▶ [Description of the task]: Go through the data and copy each line where the word "axis" shows up.

--- Records shown Enclosed Below ---

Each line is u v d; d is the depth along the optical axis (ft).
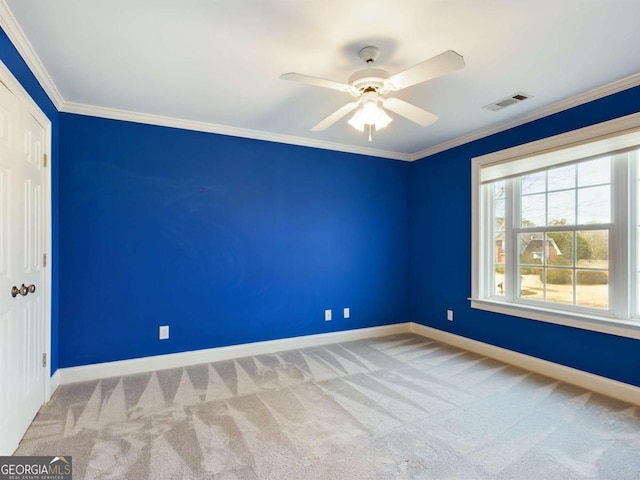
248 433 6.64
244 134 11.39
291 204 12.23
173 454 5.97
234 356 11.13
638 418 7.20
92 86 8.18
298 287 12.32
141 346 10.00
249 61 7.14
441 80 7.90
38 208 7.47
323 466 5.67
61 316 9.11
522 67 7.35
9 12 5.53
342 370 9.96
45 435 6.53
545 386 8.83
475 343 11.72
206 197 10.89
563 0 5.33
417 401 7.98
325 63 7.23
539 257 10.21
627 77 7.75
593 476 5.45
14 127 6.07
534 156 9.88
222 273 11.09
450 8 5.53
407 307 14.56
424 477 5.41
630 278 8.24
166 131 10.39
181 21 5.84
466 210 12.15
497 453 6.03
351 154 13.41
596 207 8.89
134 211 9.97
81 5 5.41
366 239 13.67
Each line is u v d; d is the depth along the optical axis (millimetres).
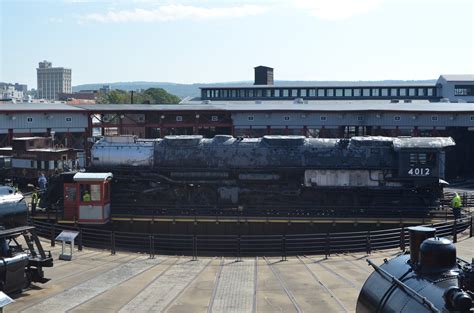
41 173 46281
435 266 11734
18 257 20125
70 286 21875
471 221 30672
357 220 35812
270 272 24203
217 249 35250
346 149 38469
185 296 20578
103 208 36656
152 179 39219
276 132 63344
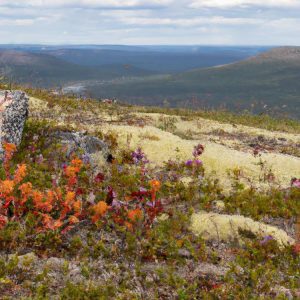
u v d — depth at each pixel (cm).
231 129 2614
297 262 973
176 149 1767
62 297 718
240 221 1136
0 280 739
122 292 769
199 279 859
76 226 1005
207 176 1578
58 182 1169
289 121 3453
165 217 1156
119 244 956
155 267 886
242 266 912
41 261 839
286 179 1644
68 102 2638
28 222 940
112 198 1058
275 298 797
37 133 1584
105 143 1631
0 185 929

--- End of Enclosed Records shown ---
--- Records shown Enclosed Below ---

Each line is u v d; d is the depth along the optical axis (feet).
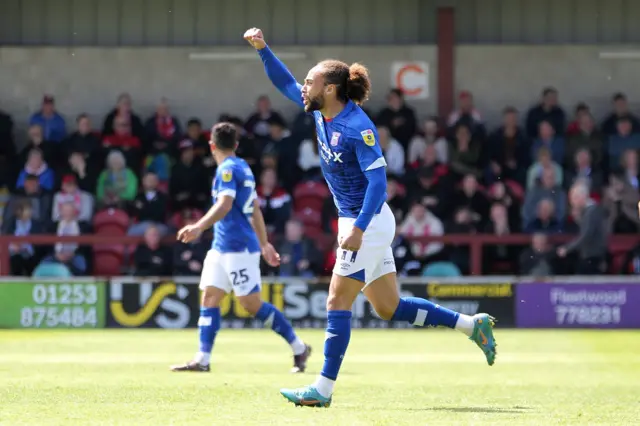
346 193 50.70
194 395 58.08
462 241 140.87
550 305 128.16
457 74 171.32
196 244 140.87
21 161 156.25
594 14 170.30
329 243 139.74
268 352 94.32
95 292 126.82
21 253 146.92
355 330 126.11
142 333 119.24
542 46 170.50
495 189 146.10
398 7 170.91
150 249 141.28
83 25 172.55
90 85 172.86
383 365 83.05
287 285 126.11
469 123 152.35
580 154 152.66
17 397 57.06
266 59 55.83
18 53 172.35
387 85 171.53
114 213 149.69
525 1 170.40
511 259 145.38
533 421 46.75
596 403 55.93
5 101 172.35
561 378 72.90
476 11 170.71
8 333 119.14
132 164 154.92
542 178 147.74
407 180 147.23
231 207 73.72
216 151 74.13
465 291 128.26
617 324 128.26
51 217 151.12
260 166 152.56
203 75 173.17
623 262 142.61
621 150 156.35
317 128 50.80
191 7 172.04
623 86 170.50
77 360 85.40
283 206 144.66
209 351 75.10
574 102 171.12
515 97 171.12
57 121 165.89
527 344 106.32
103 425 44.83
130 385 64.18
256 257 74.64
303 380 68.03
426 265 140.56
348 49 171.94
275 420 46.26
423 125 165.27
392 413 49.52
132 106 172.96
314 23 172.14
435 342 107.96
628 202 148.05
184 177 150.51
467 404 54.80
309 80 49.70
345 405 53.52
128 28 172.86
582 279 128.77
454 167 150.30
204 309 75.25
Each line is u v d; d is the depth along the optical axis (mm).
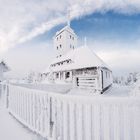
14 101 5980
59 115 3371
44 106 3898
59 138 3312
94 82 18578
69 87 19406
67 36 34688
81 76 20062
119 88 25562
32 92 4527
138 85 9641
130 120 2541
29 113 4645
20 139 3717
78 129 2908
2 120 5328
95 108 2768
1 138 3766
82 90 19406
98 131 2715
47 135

--- End of Enclosed Records shown ---

▶ [Task solution]:
Each line is u v d; d is the depth along the optical axis (ft).
Each line is u v d; d is the depth along the optical axis (millimetres).
Each line is u v d; d is the depth along the optical axis (feet).
Each line is u v d; d is the depth along the optical axis (mm).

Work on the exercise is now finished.